Textauszug>
***
Uni-Menschen
Kommentare 1

Politiker und Student in einer Person

Neben seinem Studium am Campus Landau sitzt Felix Herkens für die Fraktion der Grünen im Landtag von Baden-Württemberg. Er ist der erste grüne Direktkandidat aus seinem Wahlkreis Pforzheim. Foto: Lena Lux

Neben seinem Studium am Campus Landau sitzt Felix Herkens für die Fraktion der Grünen im Landtag von Baden-Württemberg. Er ist der erste grüne Direktkandidat aus seinem Wahlkreis Pforzheim. Foto: Lena Lux

Ein Fulltime-Job als Politiker und gleichzeitig ein Studium – das klingt nach ungeheuer viel Arbeit. Felix Herkens hat sich auf diesen Spagat eingelassen. Der Student der Sozial- und Kommunikationswissenschaften hat bei der Landtagswahl im März 2021 ein Direktmandat für die Grünen erobert. Ob ihn die Arbeit in der Politik nicht manchmal erschlägt, welche Themen ihm am Herzen liegen und was die Politik besser machen könnte, das verrät der junge Landtagsabgeordnete im Interview.
***
Datenauszug>
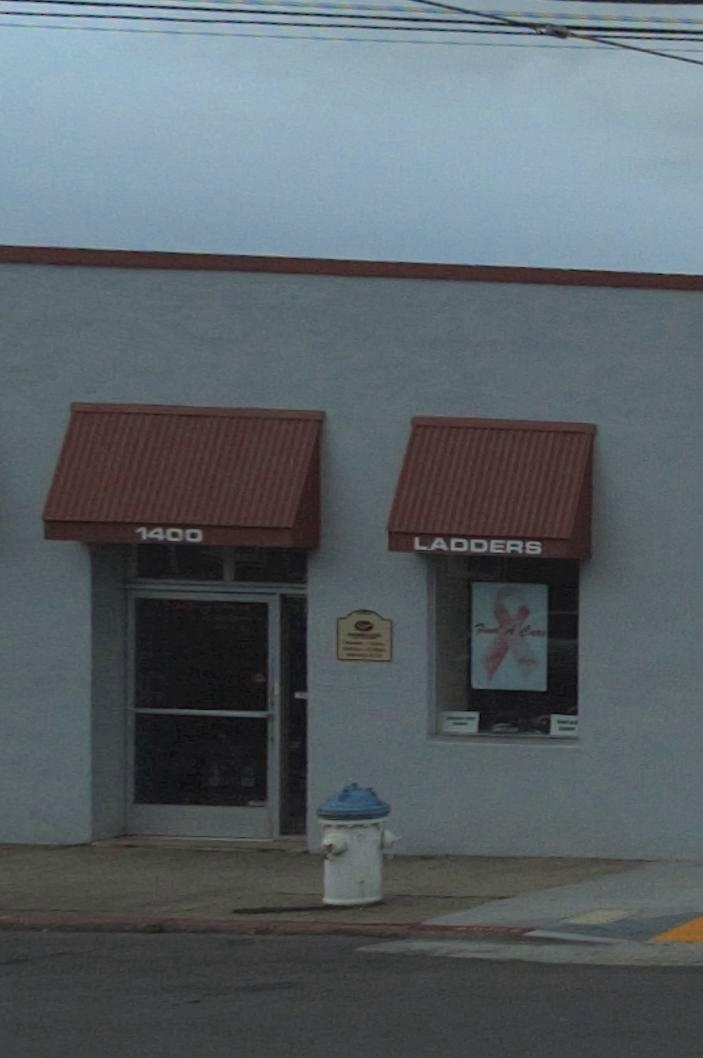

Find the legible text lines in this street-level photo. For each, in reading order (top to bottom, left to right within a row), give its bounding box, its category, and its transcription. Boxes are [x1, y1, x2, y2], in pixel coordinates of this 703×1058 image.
***
Aufgaben>
[A] Prüfen Sie anhand des Textauszugs, ob die folgenden Aussagen zutreffen: (i) Felix Herkens studiert am Campus Landau. (ii) Herkens hat sein Direktmandat bei einer Bundestagswahl gewonnen. (iii) Herkens ist der erste grüne Direktkandidat aus dem Wahlkreis Pforzheim. Beantworten Sie jede Aussage mit Ja oder Nein, und belegen Sie die Antwort mit den ausschlaggebenden Worten des Textauszugs in wörtlichem Zitat.
[B] Nennen Sie sämtliche Orts- und Gebietsnamen, die im Textauszug vorkommen.
[C] Geben Sie den Abschnitt des Textauszugs zwischen „Ein Fulltime-Job als“ und „Landtagsabgeordnete im Interview.“, beide eingeschlossen, wortgetreu wieder.

Lösungen im Einzelnen>
[A]
(i) Ja: „Neben seinem Studium am Campus Landau sitzt Felix Herkens für die Fraktion der Grünen im Landtag von Baden-Württemberg.“
(ii) Nein: „Der Student der Sozial- und Kommunikationswissenschaften hat bei der Landtagswahl im März 2021 ein Direktmandat für die Grünen erobert.“
(iii) Ja: „Er ist der erste grüne Direktkandidat aus seinem Wahlkreis Pforzheim.“

[B] Landau, Baden-Württemberg, Pforzheim

[C]
Ein Fulltime-Job als Politiker und gleichzeitig ein Studium – das klingt nach ungeheuer viel Arbeit. Felix Herkens hat sich auf diesen Spagat eingelassen. Der Student der Sozial- und Kommunikationswissenschaften hat bei der Landtagswahl im März 2021 ein Direktmandat für die Grünen erobert. Ob ihn die Arbeit in der Politik nicht manchmal erschlägt, welche Themen ihm am Herzen liegen und was die Politik besser machen könnte, das verrät der junge Landtagsabgeordnete im Interview.